───── Entries supplied ─────
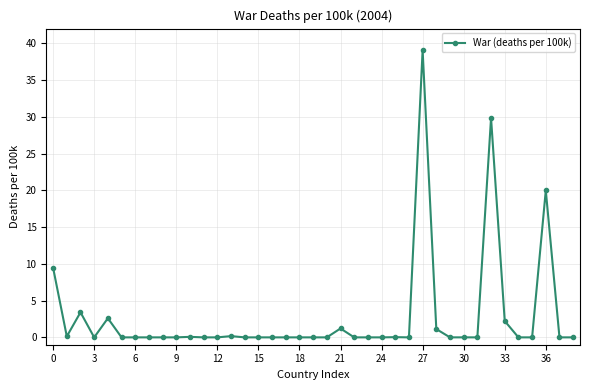

True or false: the data has more than 0 interior local peaks.

True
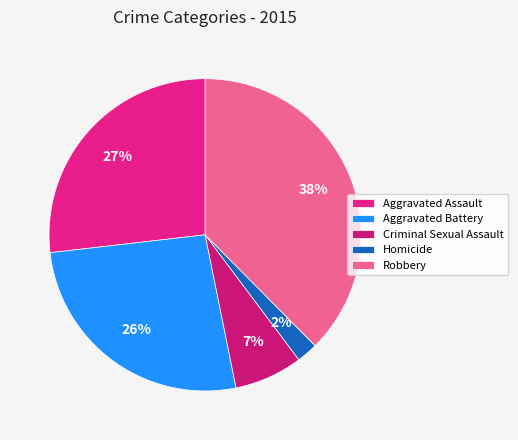

To the nearest percent, what percentage of the pie is Criminal Sexual Assault?

7%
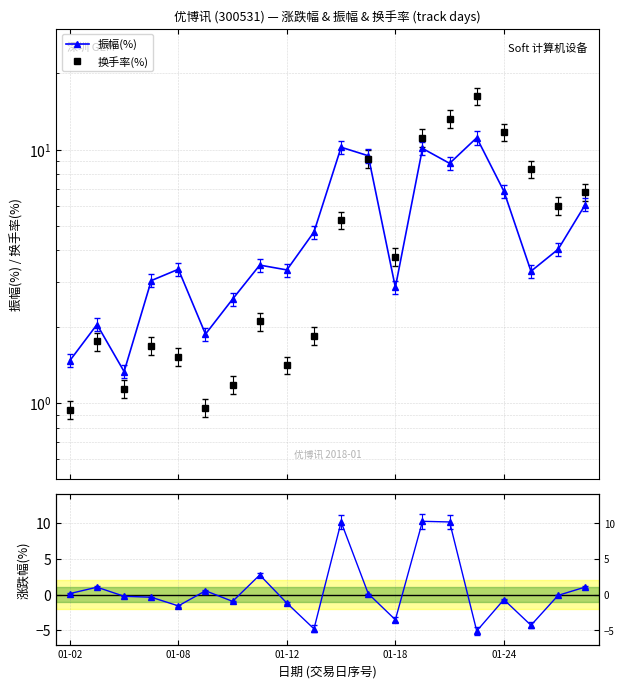

What value does the 换手率(%) series have at 01-24?

11.7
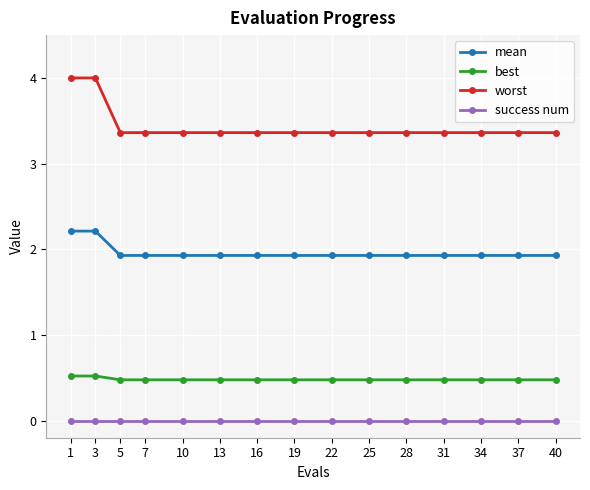

Read the mean value at 16.

1.9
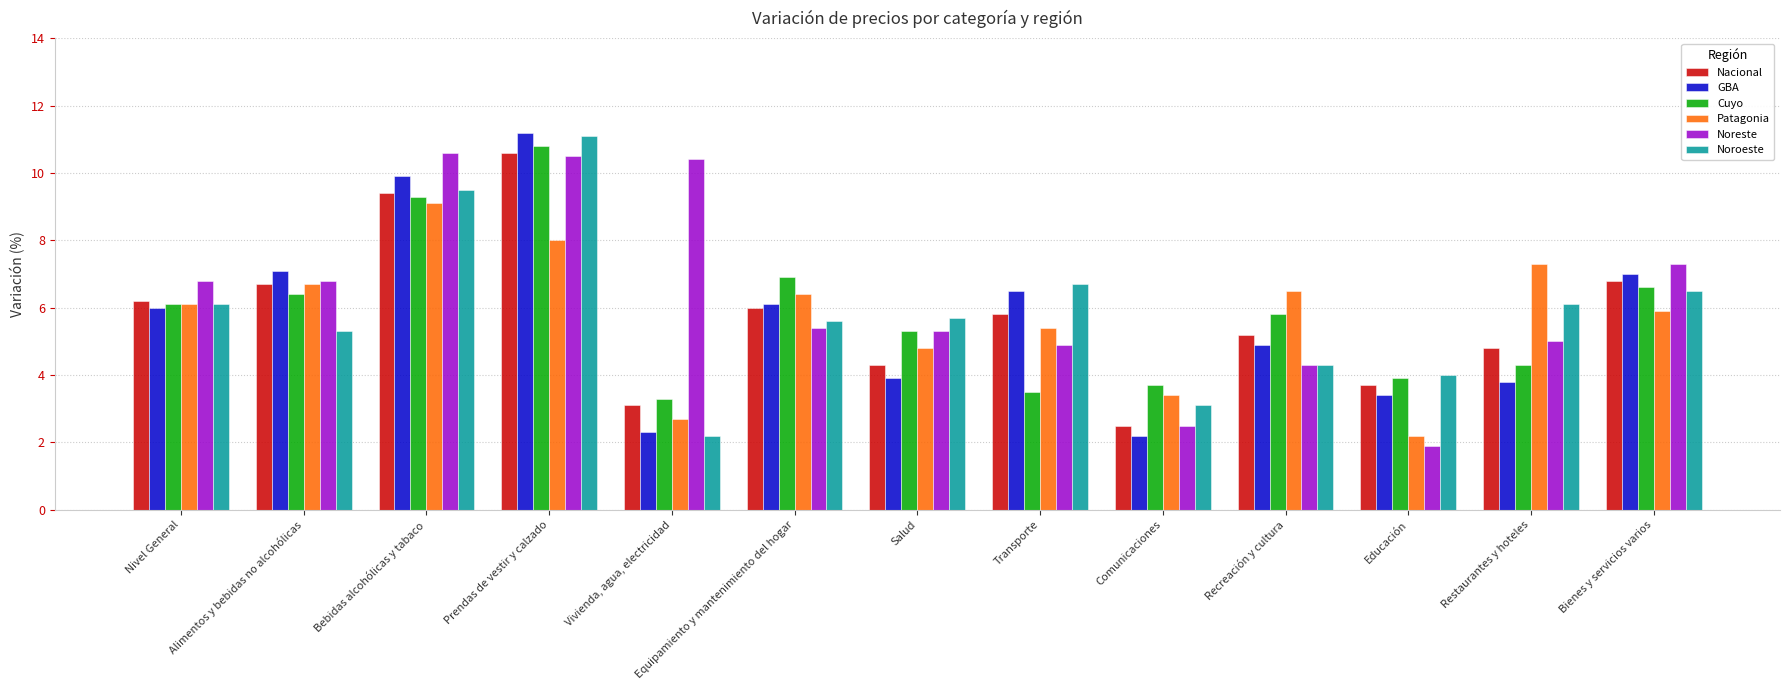

At which category is the sum across all series the highest?

Prendas de vestir y calzado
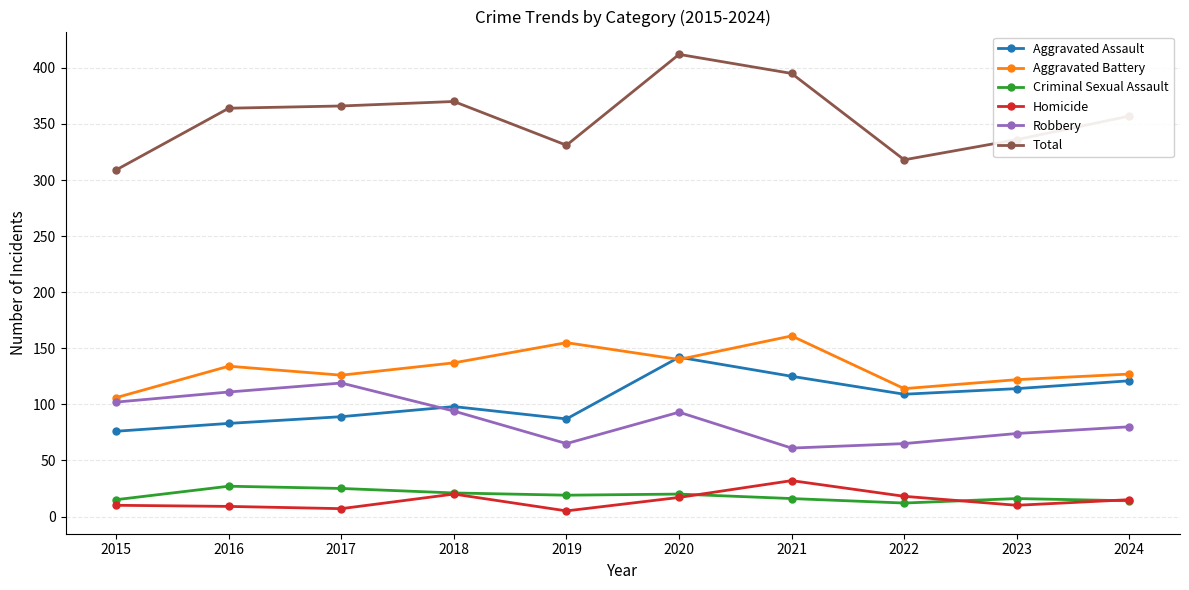

What is the difference between the second highest and second lowest values in the Robbery series?

46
─────
▶ **Brief**: Copy the text of every entry above word for word, leaving out the pictures.

▶ **Solution for this exercise**:
True or false: the data has more than 0 interior local peaks.

True

To the nearest percent, what percentage of the pie is Criminal Sexual Assault?

7%

What value does the 换手率(%) series have at 01-24?

11.7

Read the mean value at 16.

1.9

At which category is the sum across all series the highest?

Prendas de vestir y calzado

What is the difference between the second highest and second lowest values in the Robbery series?

46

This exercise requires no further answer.